History of Hymns: "I Love Thy Kingdom, Lord"
"I Love Thy Kingdom, Lord"
The United Methodist Hymnal, No. 540
I love thy kingdom, Lord,
the house of thy abode,
the church our blest Redeemer saved
with his own precious blood.
“I Love Thy Kingdom, Lord” (1801) is perhaps the earliest hymn still currently used that was composed by a citizen of the United States. The author, Timothy Dwight (1752-1817), was one of the outstanding leaders of his time.
Dwight’s family tree was indeed a distinguished one. He was the grandson of the Calvinist preacher Jonathan Edwards. Dwight demonstrated a precocious spirit at a young age, reading the Bible at age 4, learning Latin during grammar school and entering Yale College at age 13.
Graduating from Yale at 17, he taught grammar school in New Haven and then became a tutor at Yale. Dwight obtained a preacher’s license and served as a chaplain during the Revolutionary War with George Washington. Hymnologist Albert Bailey notes that not only were Dwight’s sermons an inspiration for the soldiers he served, but also his songs.
Following the war, Dwight settled between 1778-1783 in Northampton, where he was “a farmer, preacher, student, and representative in the state legislature,” according to Mr. Bailey. After becoming a Congregational minister in Fairfield, Conn., Dwight supplemented his insufficient pastoral salary by opening a private academy. The success of this academy led to his election in 1795 as president of Yale College.

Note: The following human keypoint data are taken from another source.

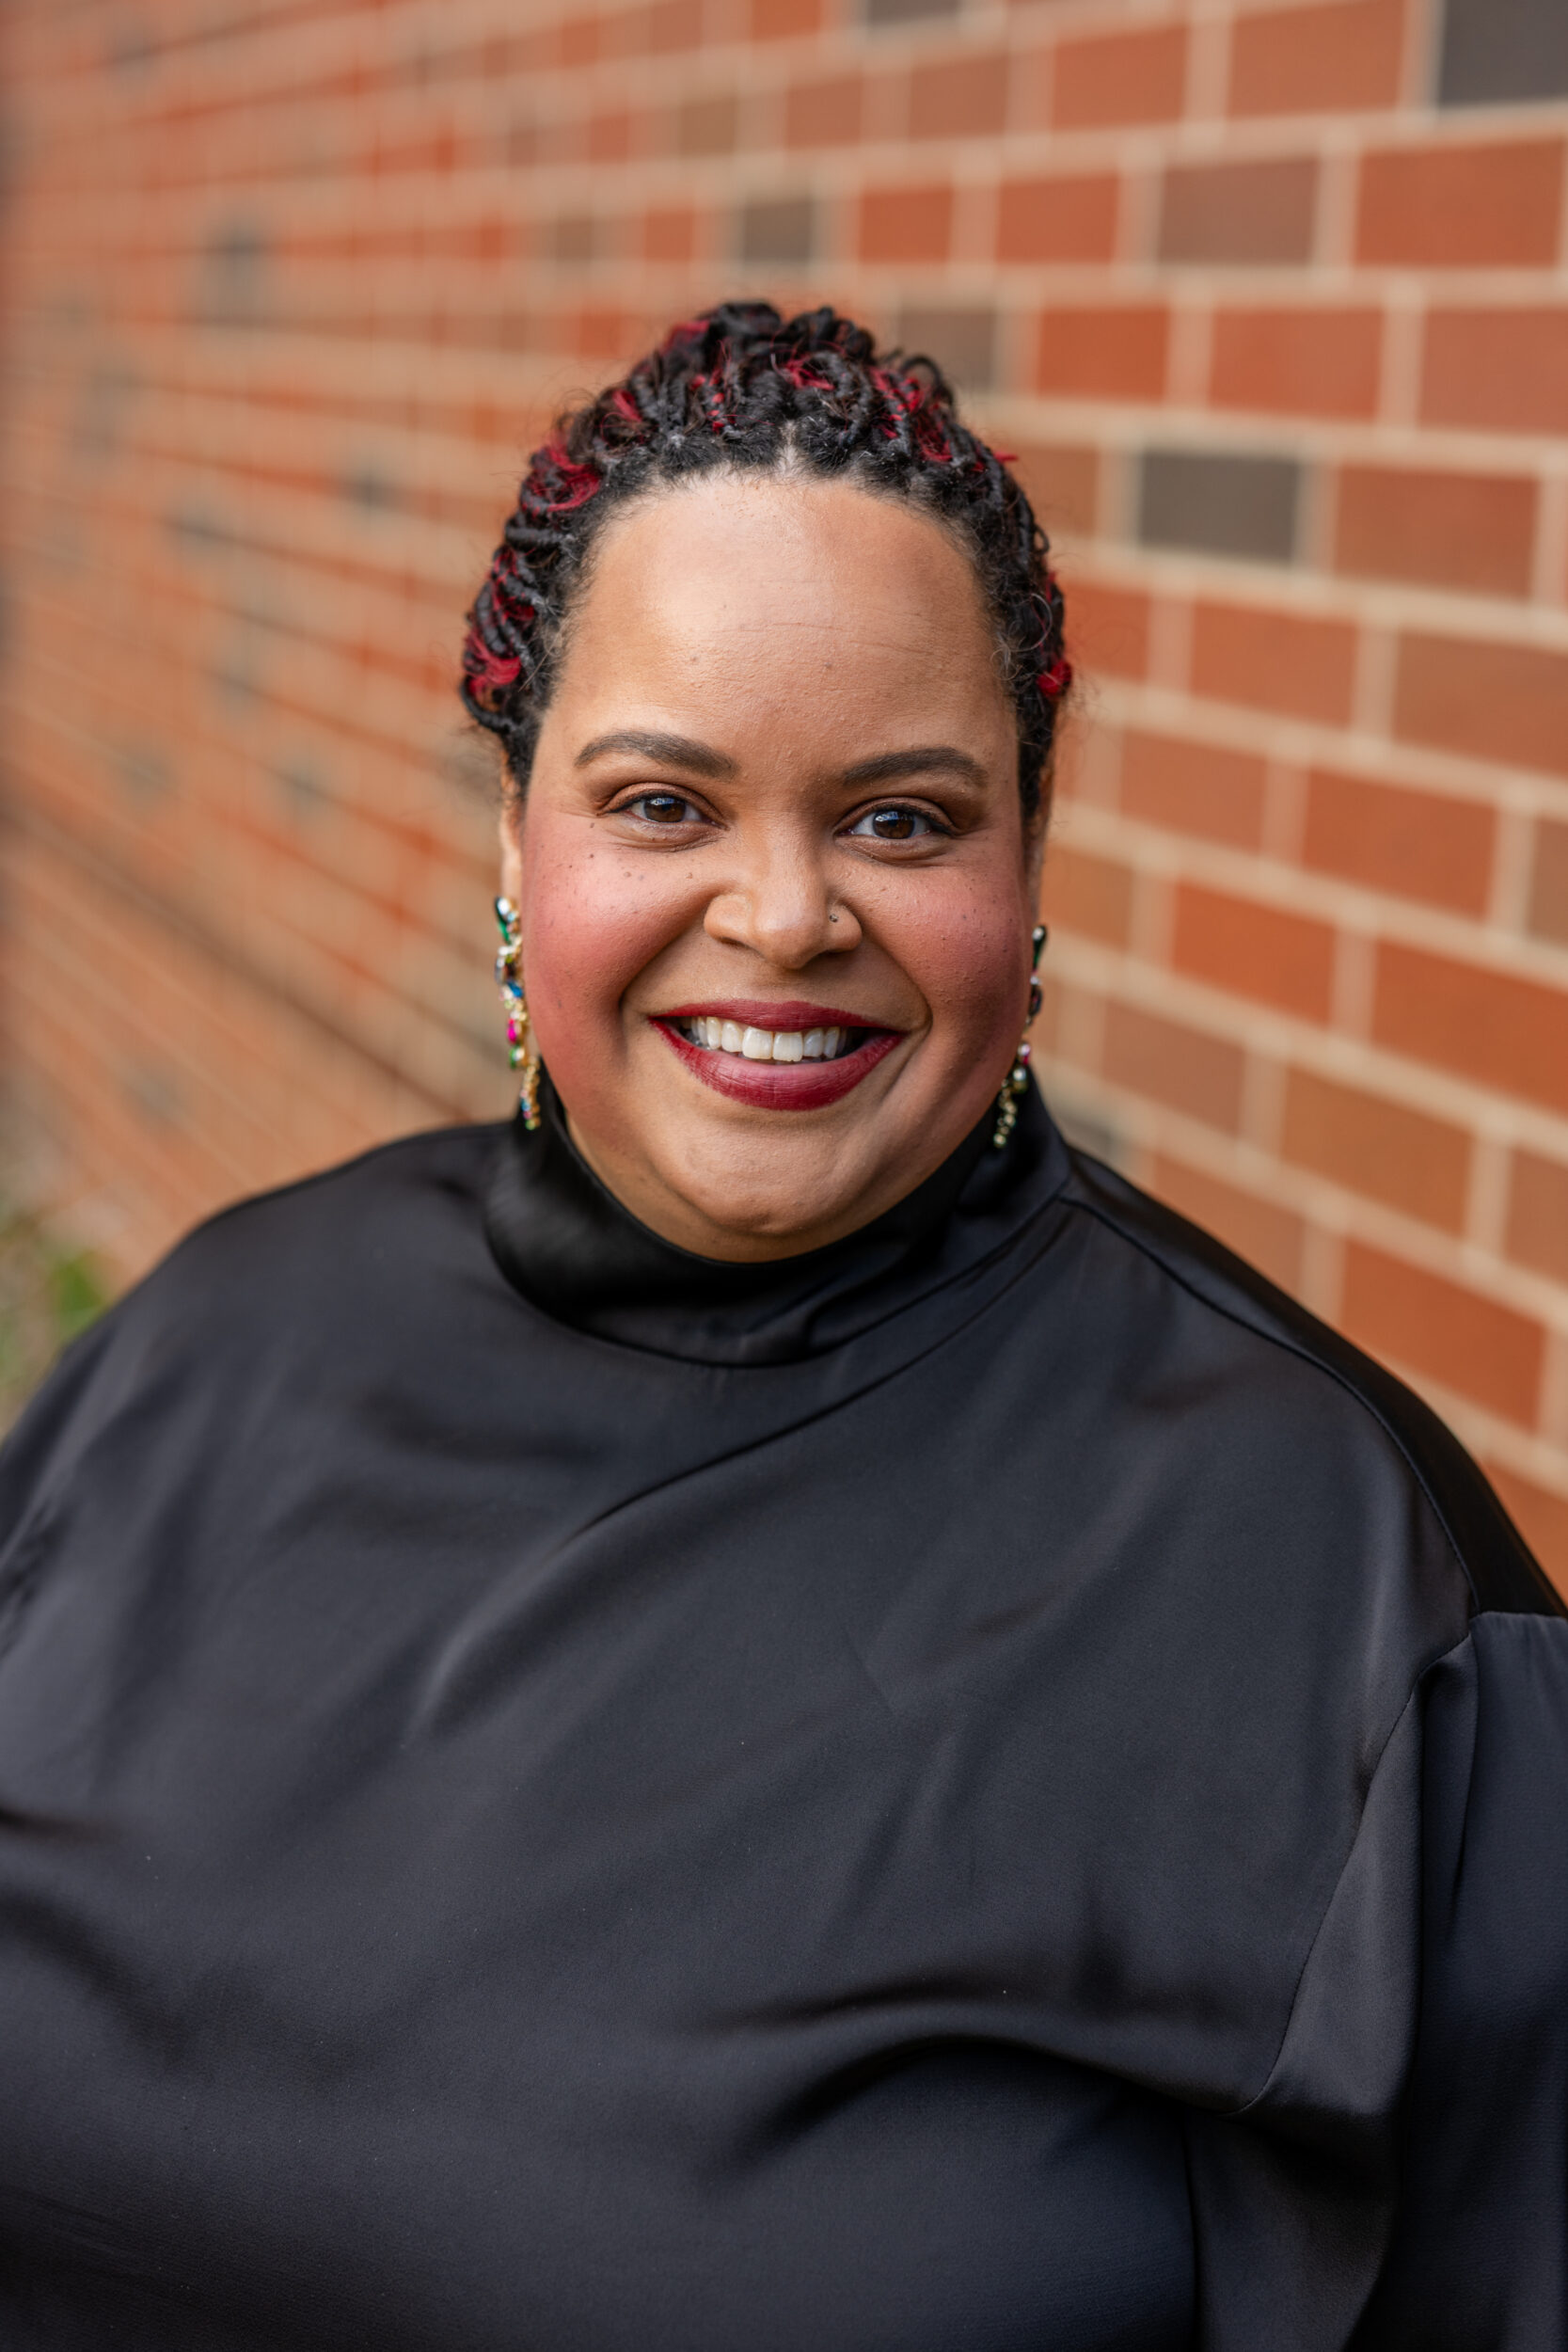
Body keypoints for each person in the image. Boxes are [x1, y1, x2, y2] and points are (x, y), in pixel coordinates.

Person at [0, 303, 1562, 2352]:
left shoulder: (1355, 1590)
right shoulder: (216, 1335)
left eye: (901, 819)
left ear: (1029, 865)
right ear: (515, 841)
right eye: (663, 802)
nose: (784, 915)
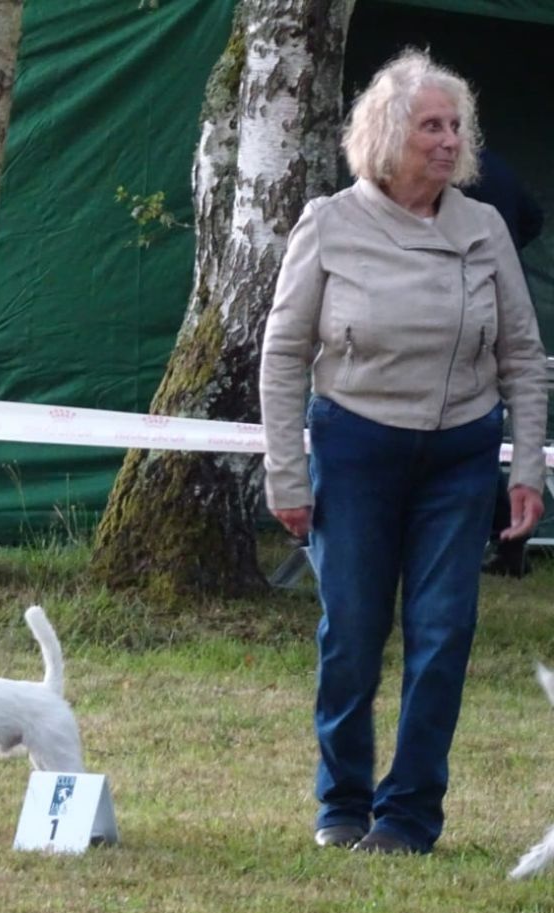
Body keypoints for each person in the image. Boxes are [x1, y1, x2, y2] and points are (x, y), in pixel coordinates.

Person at [259, 48, 547, 855]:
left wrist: (524, 467)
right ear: (389, 134)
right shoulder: (329, 223)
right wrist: (288, 472)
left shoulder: (485, 227)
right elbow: (283, 355)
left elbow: (522, 355)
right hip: (355, 449)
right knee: (352, 634)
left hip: (461, 455)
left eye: (457, 126)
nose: (451, 141)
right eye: (432, 126)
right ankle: (342, 803)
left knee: (444, 632)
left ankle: (410, 816)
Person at [462, 149, 546, 577]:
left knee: (468, 435)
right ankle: (511, 538)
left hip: (473, 316)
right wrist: (507, 254)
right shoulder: (497, 165)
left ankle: (507, 532)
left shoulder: (447, 178)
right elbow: (534, 219)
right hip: (505, 306)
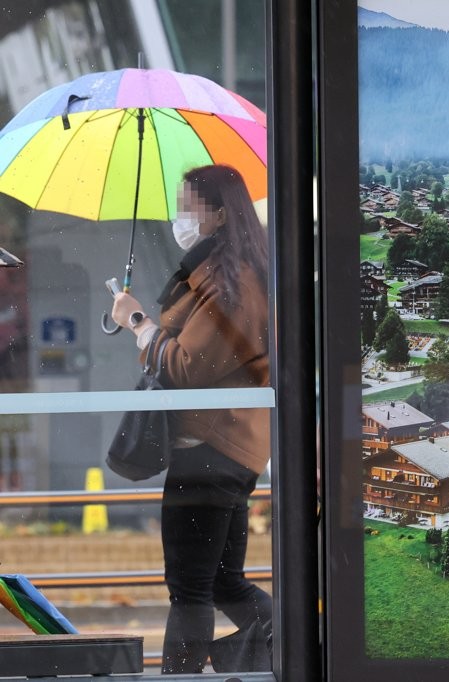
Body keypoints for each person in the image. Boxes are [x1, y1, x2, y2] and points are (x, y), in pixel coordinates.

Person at [110, 164, 272, 674]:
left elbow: (186, 366)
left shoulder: (231, 282)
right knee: (222, 583)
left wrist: (138, 323)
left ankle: (183, 678)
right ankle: (290, 644)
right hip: (225, 448)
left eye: (189, 206)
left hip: (209, 449)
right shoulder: (218, 272)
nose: (180, 217)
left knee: (190, 589)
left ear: (220, 214)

Dwight left a legacy of improved scholastic standards at Yale College, serving not only as the school’s president, but also as professor of literature, oratory and theology, and college chaplain. He is credited with fostering a revival among the students through his sermons in the college chapel, a revival that spread to other New England colleges.
Dwight’s literary accomplishments were many. He may be best known today for his 1797 revision of Isaac Watts’ 1719 Psalms of David, to which he added 33 of his own texts. “I Love Thy Kingdom, Lord,” published in the 1801 revision of Watts’ Psalms of David, is the only remaining text from Dwight’s Watts, prepared at the request of the General Association (Congregational) of Connecticut, that has survived.
Watts had paraphrased only the psalms he deemed fit for public worship. Though psalters from England were still in common usage in America at this time, including Sternhold and Hopkins’ “Old Version” (1564) and Tate and Brady’s “New Version” (1696), Watts’ early 18th-century paraphrases were making headway in the American colonies.
Several versions of Watts’ texts appeared in the colonies, including one by Joel Barlow. Barlow’s edition, though widely used, was tainted when he went to France to participate in the French Revolution and reportedly fell into immorality. Dwight was given the task to “disinfect Barlow” by producing a new edition. Dwight’s Watts was very successful in Connecticut and used almost exclusively there for over 30 years.
The original eight stanzas have been reduced to four or five in most hymnals. This paraphrase of a portion of Psalm 137 appeared originally under the title, “Love to the Church.” UM Hymnal editor Carlton Young provides a biblical context for this hymn: “The author extends a portion of Psalm 137, the poignant song of the exiled Jews, beginning ‘How could we sing the Lord’s song in a foreign land?’ (Psalm 137:4), into a Christian hymn that extols the virtues of the church.”
Mr. Bailey notes, “Dwight has substituted the Church for the Chosen People of the Old Testament as the special object of God’s care.” Stanza two borrows the image from Psalm 17:8, “Keep me as the apple of thine eye,” to describe this relationship.
Stanza three stresses the service of the church while stanza four states the “prize” of “sweet communion” for those who make “solemn vows” to further the work of the church. The final stanza announces the final reward of “brighter bliss in heaven.”